> _Aim of the exercise_
Lines below that include the word "down" should each be copied.

> _Data to use_

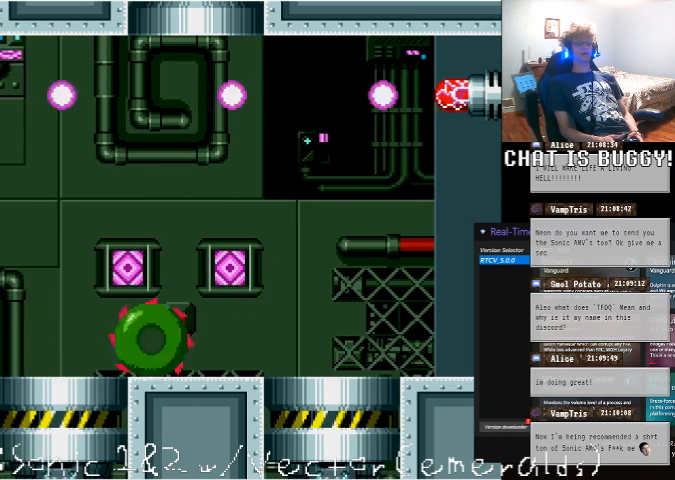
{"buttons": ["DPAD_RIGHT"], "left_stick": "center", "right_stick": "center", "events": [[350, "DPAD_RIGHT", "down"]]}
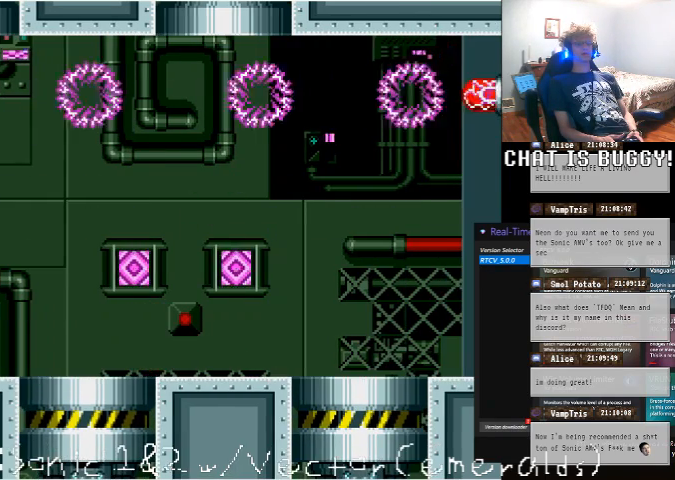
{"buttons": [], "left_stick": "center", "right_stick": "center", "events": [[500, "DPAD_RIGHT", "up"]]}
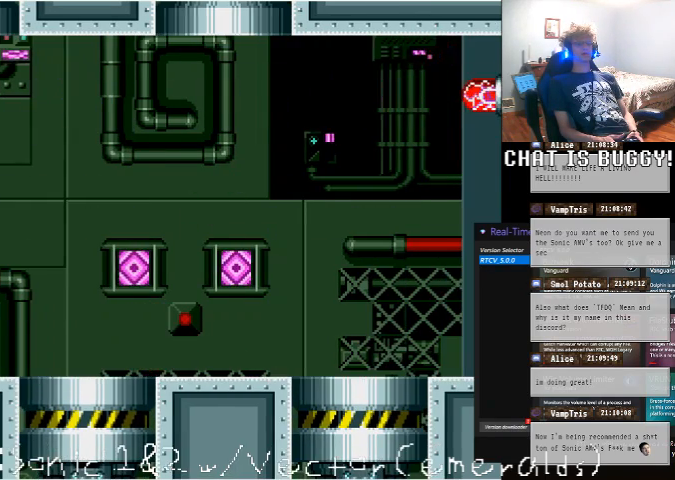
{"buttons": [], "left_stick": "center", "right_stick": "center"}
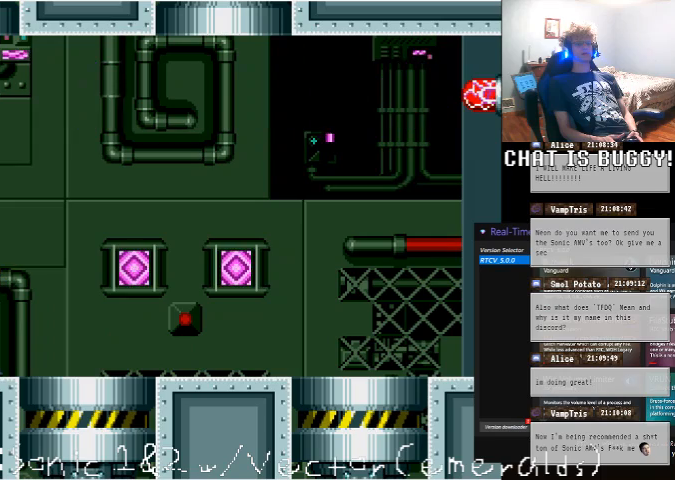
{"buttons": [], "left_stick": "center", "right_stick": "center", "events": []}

...

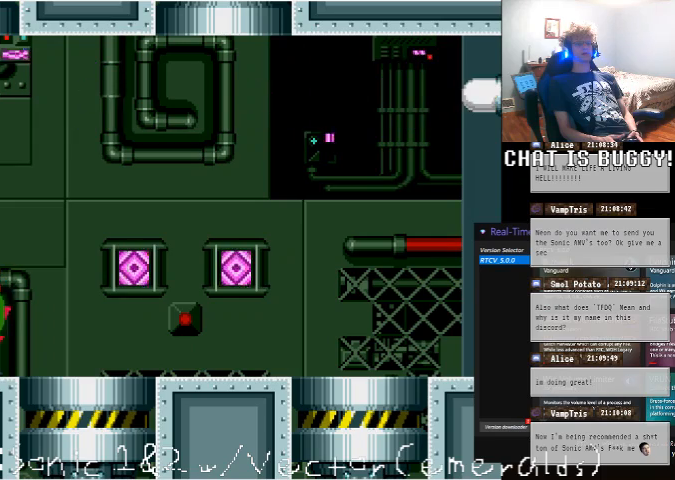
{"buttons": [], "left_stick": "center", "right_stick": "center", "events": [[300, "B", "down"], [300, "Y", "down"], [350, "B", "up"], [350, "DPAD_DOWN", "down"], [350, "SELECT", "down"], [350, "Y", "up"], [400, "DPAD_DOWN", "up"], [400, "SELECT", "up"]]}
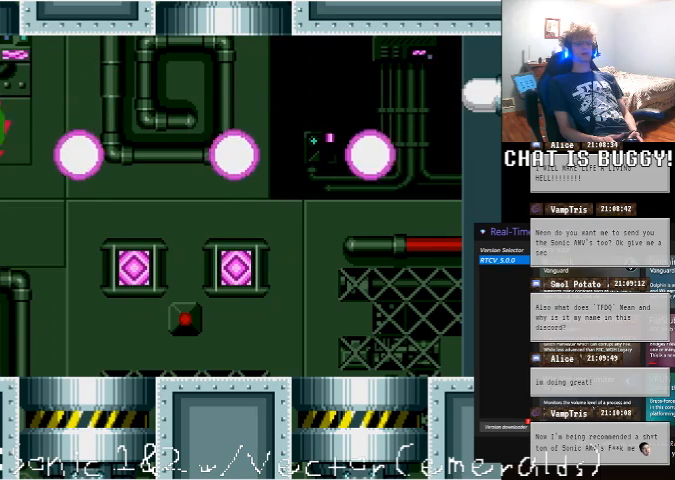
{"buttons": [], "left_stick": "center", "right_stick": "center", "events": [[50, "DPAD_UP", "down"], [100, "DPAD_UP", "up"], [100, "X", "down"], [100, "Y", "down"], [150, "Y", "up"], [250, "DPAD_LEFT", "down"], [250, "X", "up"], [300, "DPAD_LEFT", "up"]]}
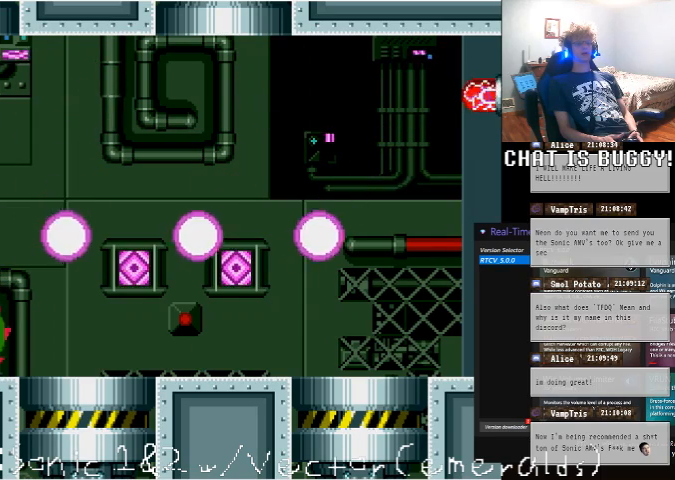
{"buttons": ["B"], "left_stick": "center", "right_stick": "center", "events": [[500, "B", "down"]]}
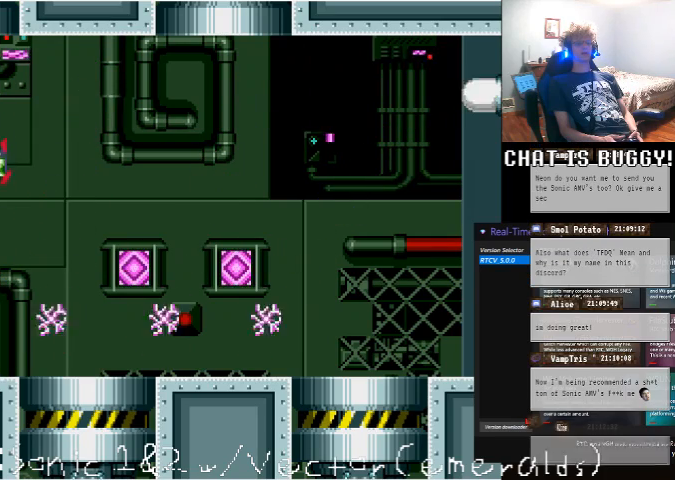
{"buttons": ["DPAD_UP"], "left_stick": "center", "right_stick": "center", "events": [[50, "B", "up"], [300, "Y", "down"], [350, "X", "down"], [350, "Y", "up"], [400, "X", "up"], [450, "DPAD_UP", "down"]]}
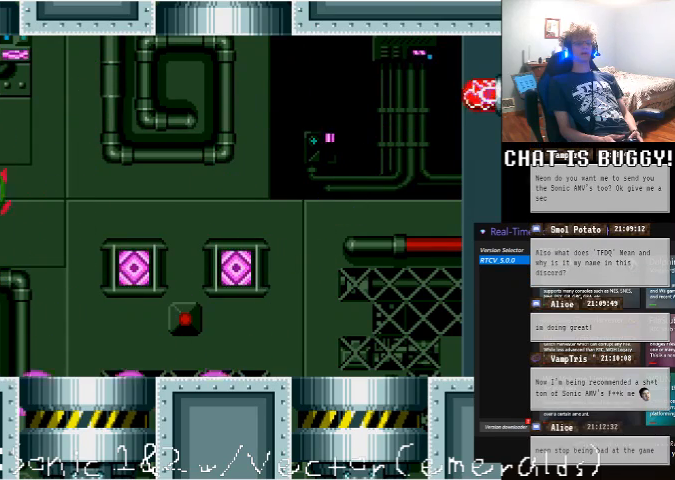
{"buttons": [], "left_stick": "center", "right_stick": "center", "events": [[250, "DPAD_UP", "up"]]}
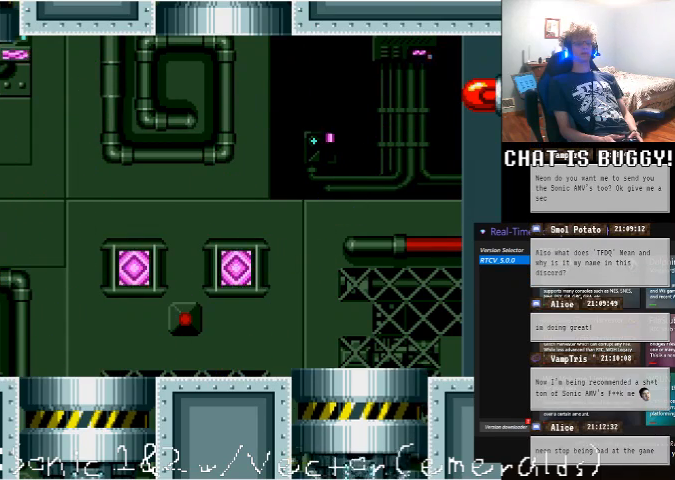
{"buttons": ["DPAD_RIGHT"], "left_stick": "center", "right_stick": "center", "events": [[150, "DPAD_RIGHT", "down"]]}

> _Response area_
{"buttons": ["DPAD_RIGHT"], "left_stick": "center", "right_stick": "center", "events": [[350, "DPAD_RIGHT", "down"]]}
{"buttons": [], "left_stick": "center", "right_stick": "center", "events": [[300, "B", "down"], [300, "Y", "down"], [350, "B", "up"], [350, "DPAD_DOWN", "down"], [350, "SELECT", "down"], [350, "Y", "up"], [400, "DPAD_DOWN", "up"], [400, "SELECT", "up"]]}
{"buttons": [], "left_stick": "center", "right_stick": "center", "events": [[50, "DPAD_UP", "down"], [100, "DPAD_UP", "up"], [100, "X", "down"], [100, "Y", "down"], [150, "Y", "up"], [250, "DPAD_LEFT", "down"], [250, "X", "up"], [300, "DPAD_LEFT", "up"]]}
{"buttons": ["B"], "left_stick": "center", "right_stick": "center", "events": [[500, "B", "down"]]}
{"buttons": ["DPAD_UP"], "left_stick": "center", "right_stick": "center", "events": [[50, "B", "up"], [300, "Y", "down"], [350, "X", "down"], [350, "Y", "up"], [400, "X", "up"], [450, "DPAD_UP", "down"]]}
{"buttons": ["DPAD_RIGHT"], "left_stick": "center", "right_stick": "center", "events": [[150, "DPAD_RIGHT", "down"]]}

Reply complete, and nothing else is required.